Kanserde yaşam kayıplarının yüksek olmasının sebepleri etkili tedavilerinin geliştirilememiş olması ve erken tanıda, tedavide yardımcı olacak biyomarkerların keşfedilememiş olmasıdır. Bu sebeple keşfedilen her biyomarker kanser tedavisinde büyük yararlar sağlayacaktır. Ağustos 2016 tarihinde saygın bilim dergisi Nature Communications’da yayımlanan çalışmada, tespit edilen 14 genin meme ve akciğer kanserinin seyrini tahmin etmede önemli rol oynadığı belirtilmiştir.
Kanser tedavilerinde karşılaşılan başlıca zorluklardan biri, hasta için en doğru tedaviyi tespit etmeye çalışmaktır. Örneğin erken evrede tanı almış bir hastanın ameliyat sonrası koruyucu (adjuvan) kemoterapi veya radyoterapi tedavilerinden ne kadar fayda göreceğini tahmin etmek bazen oldukça zor olabilmektedir. Son yapılan araştırmalarda erken evre akciğer kanseri hastalarında, adjuvan kemoterapinin 5 yıllık sağ kalıma katkısının sadece % 10’lar civarında olduğu tespit edilmiştir.
Bu sebeplerle hastanın ağır, hatta bazen gereksiz tedaviler almasını engelleyecek, doğru tedavi kararının verilmesine yardımcı olacak biyomarkerlara ihtiyaç vardır.
Bu konuda heyecan yaratan çalışmalar genetik biliminden gelmektedir. Araştırmada genlerin yönetiminden sorumlu proteinlerin analizi yapmıştır. Bilindiği üzere kanserin 10 temel özelliğinden biri genomik kararsızlıktır (instabilite). Yani, gen hasarlarının birikip gen fonksiyonlarını bozmasıdır. Genomik bozukluklara yol açan en büyük etken hücre çoğalması sırasında genetik bilginin hücrelere eşit dağılmamış olmasıdır. Hücrelere eşit miktarda genetik bilginin dağıtılmasını sağlayan temel moleküller sentrozomlardır. Araştırmacılar tümör dokularında ileri genetik analizler yaparak sentrozomların fonksiyonlarını yöneten genleri bulmaya çalışmışlardır.

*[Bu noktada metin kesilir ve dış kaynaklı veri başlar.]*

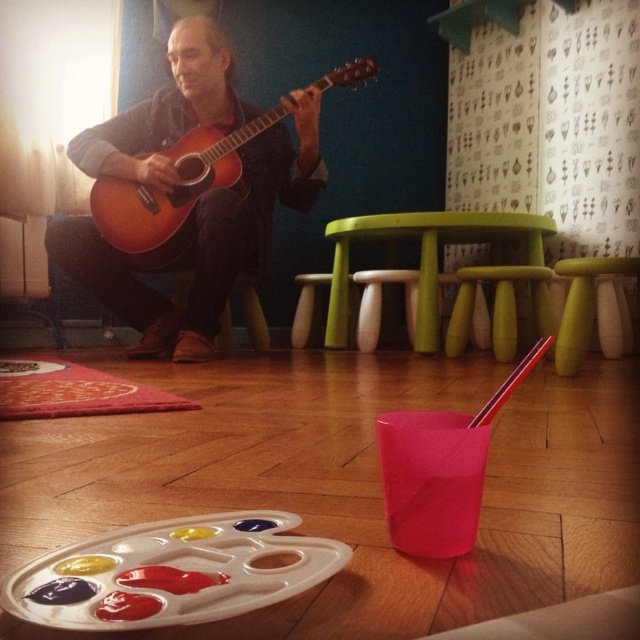
You are a visitor in this room and want to place a rectangular box that is 1.2 meters wide between the matte brown guitar at center and the green plastic stool at center. Can the box fit between them?

The matte brown guitar at center is wider than the green plastic stool at center. Since the box is 1.2 meters wide, it depends on the combined width of both objects. However, the description only states the guitar is wider than the stool but does not provide exact measurements. Without knowing the exact widths of both objects, it is impossible to determine if the 1.2 meter box will fit between them.

You are a visitor in this room and want to sit down to listen to the guitar. Which object, the matte brown guitar at center or the green plastic stool at center, should you sit on?

The green plastic stool at center is the object you should sit on because the matte brown guitar at center is located above it and likely not meant for sitting.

Araştırma Sonuçlarına Göre,
- Sentrozom fonksiyonlarını yöneten 31 genden 14 ünün aktivitesinin kanser hücrelerinde yüksektir.
- Kromozomlardaki bozukluklar arttıkça yani genomik instabilite ne kadar fazla ise, kanser hücrelerinin kemoterapi ve radyoterapiye daha duyarlı hale geldikleri bulunmuştur.
Ancak, kromozomlardaki bozuklukların fazla olmasının adjuvan tedavi almayan hastalarda sağ kalımı artırdığına dair bir ilişki bulunamamıştır.
Peki Bu Çalışma Klinik Açıdan Ne İfade Ediyor?
- Genetik biyomarkerlar klinik ve patolojik biyomarkerlara göre daha etkili sonuçlar sunmaktadır. Bu çalışma ile birlikte yapılan genetik analizlerle hastanın tedaviye cevap verip vermeyeceği önceden tahmin edilebilir.
Kanser tedavisi en iyi multidisipliner bir yaklaşımla yürütülebilir. Genetik ve biyoinformatik gibi temel bilimlerin önemi, hastalarımız için doğru tedavi seçiminde giderek artmaktadır.